- Original Cast Recording
- Music: Marvin Hamlisch
- Lyrics: Carole Bayer Sager
- Book: Neil Simon
- Basis: Relationship between Carole Bayer Sager and Marvin Hamlisch
- Productions: 1978 Los Angeles (tryout) 1979 Broadway 1979 North American tour 1980 West End 1981 North American tour

= They're Playing Our Song =

1978 musical

They're Playing Our Song is a musical with a book by Neil Simon, lyrics by Carole Bayer Sager, and music by Marvin Hamlisch.

In a story based on the real-life relationship of Hamlisch and Sager, a wisecracking composer finds a new, offbeat lyricist, but initially the match is not one made in heaven. The two undergo a series of trials and overcome a number of hurdles before finding true love by the final curtain.

They're Playing Our Song is essentially a two-character show. Vernon and Sonia are the sole characters on stage; each character has a three-person Greek chorus acting as their inner voices, and there are no big production numbers.

==Productions==
Produced by Emanuel Azenberg, the musical had its world premiere at the Ahmanson Theatre in Los Angeles in December 1978.

The musical opened on Broadway at the Imperial Theatre on February 11, 1979, where it ran for 1,082 performances and 11 previews. Directed by Robert Moore and choreographed by Patricia Birch, the cast starred Robert Klein and Lucie Arnaz (in her Broadway debut). Douglas W. Schmidt designed the scenery and projections, Ann Roth designed the costumes and lighting was by Tharon Musser. Notable cast replacements included Tony Roberts, Stockard Channing, Victor Garber, Anita Gillette, John Hillner, Diana Canova and Ted Wass. An original cast recording was released by Casablanca Records.

Film rights were purchased by Rastar Films in late 1979. Producer Ray Stark planned a 1982 release through Columbia Pictures with new songs contributed by Hamlisch and Sager. The film, however, was never produced.

The first U.S. national tour opened in 1979 with Victor Garber and Ellen Greene.

The original Australian production opened on August 23, 1980, at the Theatre Royal in Sydney. It starred John Waters and Jacki Weaver, with Rhonda Burchmore as one of the "Inner Voices." An Australian Cast Recording was released by Festival Records.

The musical opened in the West End on October 1, 1980, at the Shaftesbury Theatre with Tom Conti and Gemma Craven, who won a 1980 Laurence Olivier Award for Actress of the Year in a Musical. Among the "Inner Voices" was Deena Payne. According to the history of the Shaftesbury Theatre, "The most successful production during this time was the musical They're Playing Our Song (1980), starring Tom Conti and Gemma Craven, which ran for nearly two years." Notable replacements during its original London run included Martin Shaw and Diana Terry. It closed on May 8, 1982. A London cast recording was released on the Chopper label.

An Argentinian production opened in 1980, starring Valeria Lynch and Victor Laplace. The Argentinian cast recording was released by Philips.

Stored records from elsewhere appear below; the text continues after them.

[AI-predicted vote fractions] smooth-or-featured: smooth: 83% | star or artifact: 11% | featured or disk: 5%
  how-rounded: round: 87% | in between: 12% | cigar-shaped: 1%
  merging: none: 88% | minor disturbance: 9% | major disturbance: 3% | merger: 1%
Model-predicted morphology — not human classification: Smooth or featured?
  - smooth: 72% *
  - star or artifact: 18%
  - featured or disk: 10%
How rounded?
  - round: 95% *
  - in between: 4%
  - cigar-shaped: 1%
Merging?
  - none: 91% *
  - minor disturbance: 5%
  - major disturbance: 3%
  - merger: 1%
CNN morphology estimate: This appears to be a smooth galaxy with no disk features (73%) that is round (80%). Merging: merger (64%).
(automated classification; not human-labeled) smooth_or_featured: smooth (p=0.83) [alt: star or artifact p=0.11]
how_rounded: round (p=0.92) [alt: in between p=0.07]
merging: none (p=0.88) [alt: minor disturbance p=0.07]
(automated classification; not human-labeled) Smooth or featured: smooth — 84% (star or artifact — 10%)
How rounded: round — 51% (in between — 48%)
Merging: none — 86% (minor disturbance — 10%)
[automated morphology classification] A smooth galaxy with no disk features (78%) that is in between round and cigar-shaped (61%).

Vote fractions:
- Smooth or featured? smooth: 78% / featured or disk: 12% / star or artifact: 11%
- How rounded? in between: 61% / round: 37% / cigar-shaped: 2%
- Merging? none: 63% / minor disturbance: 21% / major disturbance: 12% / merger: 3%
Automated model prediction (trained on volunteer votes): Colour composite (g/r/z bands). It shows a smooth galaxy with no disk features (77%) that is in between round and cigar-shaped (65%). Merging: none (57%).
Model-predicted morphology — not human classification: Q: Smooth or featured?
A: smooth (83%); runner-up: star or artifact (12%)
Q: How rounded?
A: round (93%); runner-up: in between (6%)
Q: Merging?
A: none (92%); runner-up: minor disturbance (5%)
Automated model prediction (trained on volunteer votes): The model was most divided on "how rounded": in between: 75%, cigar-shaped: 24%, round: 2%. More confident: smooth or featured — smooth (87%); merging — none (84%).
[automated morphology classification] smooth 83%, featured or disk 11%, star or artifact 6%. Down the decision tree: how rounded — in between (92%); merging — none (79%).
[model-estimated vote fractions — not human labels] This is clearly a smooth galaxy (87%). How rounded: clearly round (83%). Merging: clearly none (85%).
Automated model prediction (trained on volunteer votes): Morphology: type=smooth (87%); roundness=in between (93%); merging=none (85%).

In 1981 Civic Theatre of San Juan, Puerto Rico staged a production at the Luis A Ferré Fine Arts Center (Centro de Bellas Artes), produced by Olga Alicea and directed by Dianne de Castro Crommett. The lead roles were played by real life couple Glen Monroig and Camille Carrión. They later produced a Spanish language version of the musical.

The Singapore Repertory Theater production opened in the Philippines, from July 2000 to August 13. It starred Tony Award winner Lea Salonga as Sonia and Singaporean actor Adrian Pang as Vernon. The musical ran in the AFP Theatre.

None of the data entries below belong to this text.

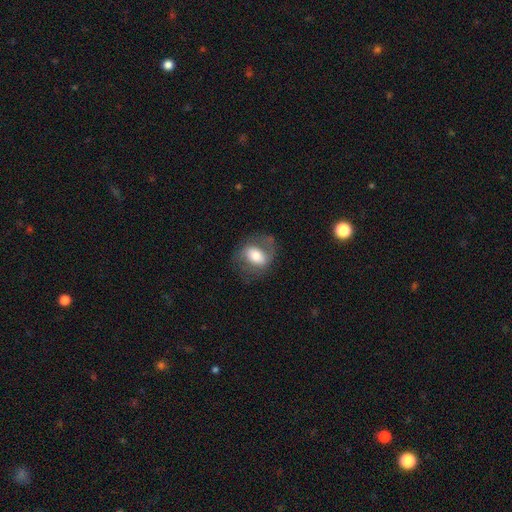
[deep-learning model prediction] Smooth or featured? smooth (52%)
How rounded? in between (70%)
Merging? none (61%)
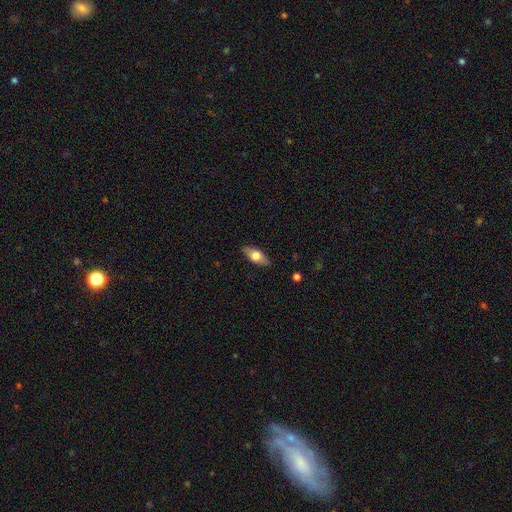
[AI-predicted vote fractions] Smooth or featured? smooth (60%)
How rounded? in between (78%)
Merging? none (86%)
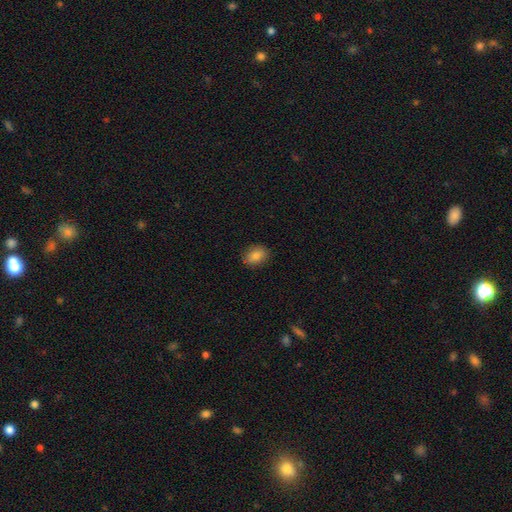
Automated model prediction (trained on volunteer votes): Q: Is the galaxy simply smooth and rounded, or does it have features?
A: smooth — 85%.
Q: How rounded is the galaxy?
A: in between — 74%.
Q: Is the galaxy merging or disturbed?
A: none — 85%.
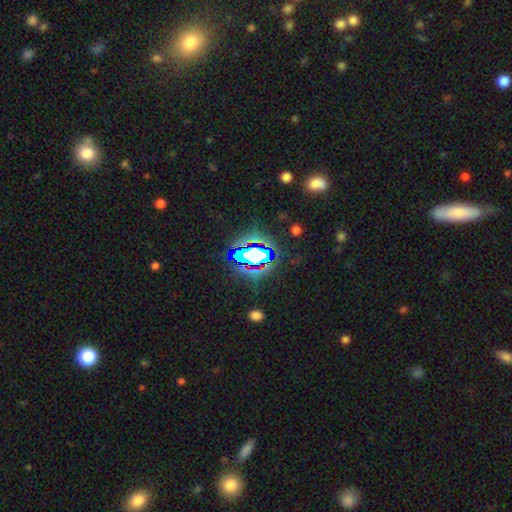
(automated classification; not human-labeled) smooth-or-featured: star or artifact: 64% | smooth: 20% | featured or disk: 16%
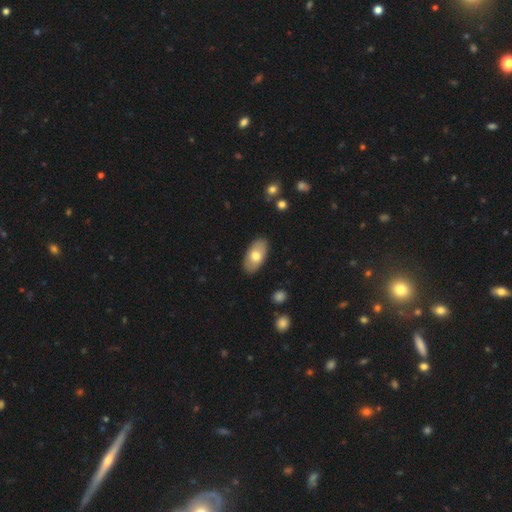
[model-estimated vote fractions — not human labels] The model was most divided on "smooth or featured": smooth: 70%, featured or disk: 25%, star or artifact: 5%. More confident: how rounded — in between (94%); merging — none (88%).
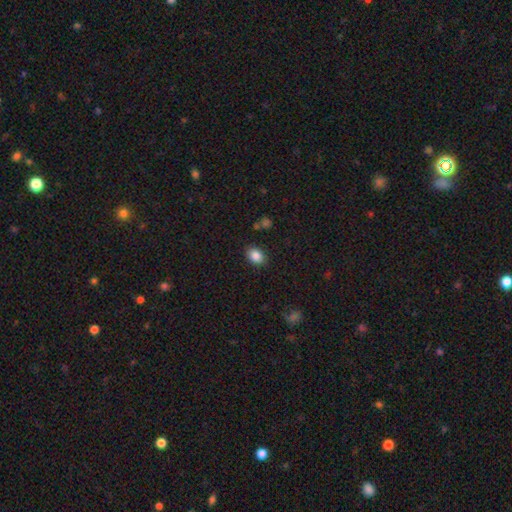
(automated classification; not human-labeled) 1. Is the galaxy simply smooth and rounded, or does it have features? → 86% smooth, 9% star or artifact, 5% featured or disk.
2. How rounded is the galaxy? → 69% in between, 30% round, 1% cigar-shaped.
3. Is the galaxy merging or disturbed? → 85% none, 10% minor disturbance, 3% major disturbance, 2% merger.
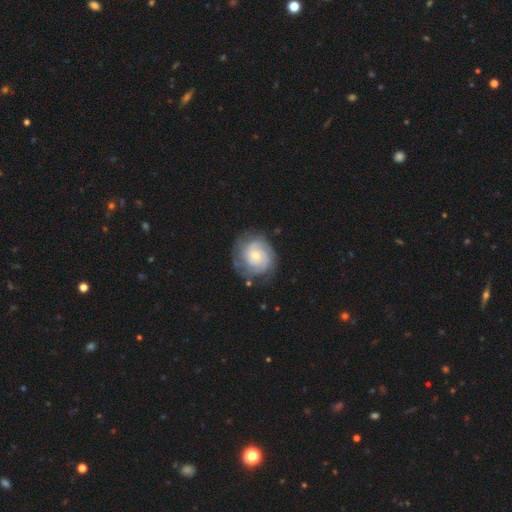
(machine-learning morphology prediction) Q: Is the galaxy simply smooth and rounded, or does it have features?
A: featured or disk — 73%.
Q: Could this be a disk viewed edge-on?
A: no — 98%.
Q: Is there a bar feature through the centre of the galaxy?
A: no — 76%.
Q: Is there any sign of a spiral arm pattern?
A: yes — 92%.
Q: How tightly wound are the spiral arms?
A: tight — 66%.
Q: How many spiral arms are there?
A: can't tell — 38%.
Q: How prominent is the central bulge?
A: small — 53%.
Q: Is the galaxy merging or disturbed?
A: none — 75%.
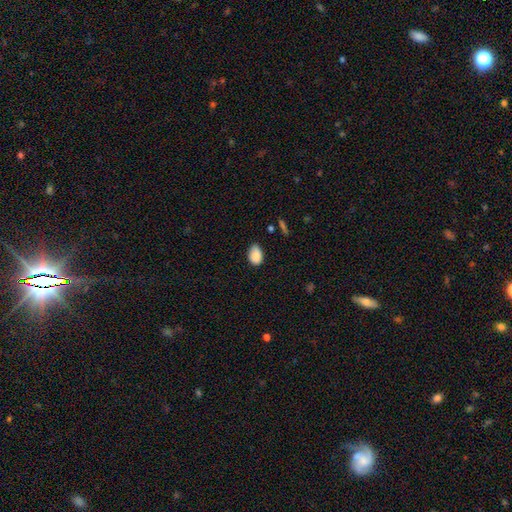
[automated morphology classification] Overall: smooth (87%). How rounded: in between (83%). Merging: none (61%; minor disturbance 32%).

A production opened at the Menier Chocolate Factory on August 4, 2008, to mixed reviews and closed on September 28. It starred How Do You Solve a Problem Like Maria? winner Connie Fisher and Alistair McGowan.

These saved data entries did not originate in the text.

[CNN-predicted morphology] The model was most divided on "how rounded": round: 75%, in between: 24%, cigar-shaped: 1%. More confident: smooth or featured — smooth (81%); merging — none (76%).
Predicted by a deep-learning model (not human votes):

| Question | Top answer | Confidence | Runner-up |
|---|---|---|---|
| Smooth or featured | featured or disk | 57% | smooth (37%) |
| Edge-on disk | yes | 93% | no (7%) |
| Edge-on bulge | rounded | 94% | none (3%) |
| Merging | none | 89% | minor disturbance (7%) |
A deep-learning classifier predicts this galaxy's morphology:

A Brazilian production opened in March 2009, starring Tadeu Aguiar and Amanda Acosta.

On August 30, 2010, Seth Rudetsky and Sutton Foster starred in a one-night only Actors Fund benefit performance of the show at the Gerald W. Lynch Theatre.

In fall of 2010, the Reprise Theatre Company in Los Angeles staged a production starring Jason Alexander and Stephanie J. Block.

A Hungarian version titled Kapj el! (after the song "Fallin'") played in Békéscsaba, Hungary, in 2011. The production, directed by Zoltán Seregi and choreographed by Judit Kerekes, starred Anna Balogh as Sonia and György Szomor as Vernon.

Porchlight Music Theatre presented They're Playing Our Song as a part of their "Porchlight Revisits" season where they stage forgotten musicals three times per year. This production was in Chicago, Illinois in March 2018. It was directed and choreographed by Christopher Carter and music directed by Andra Velis Simon.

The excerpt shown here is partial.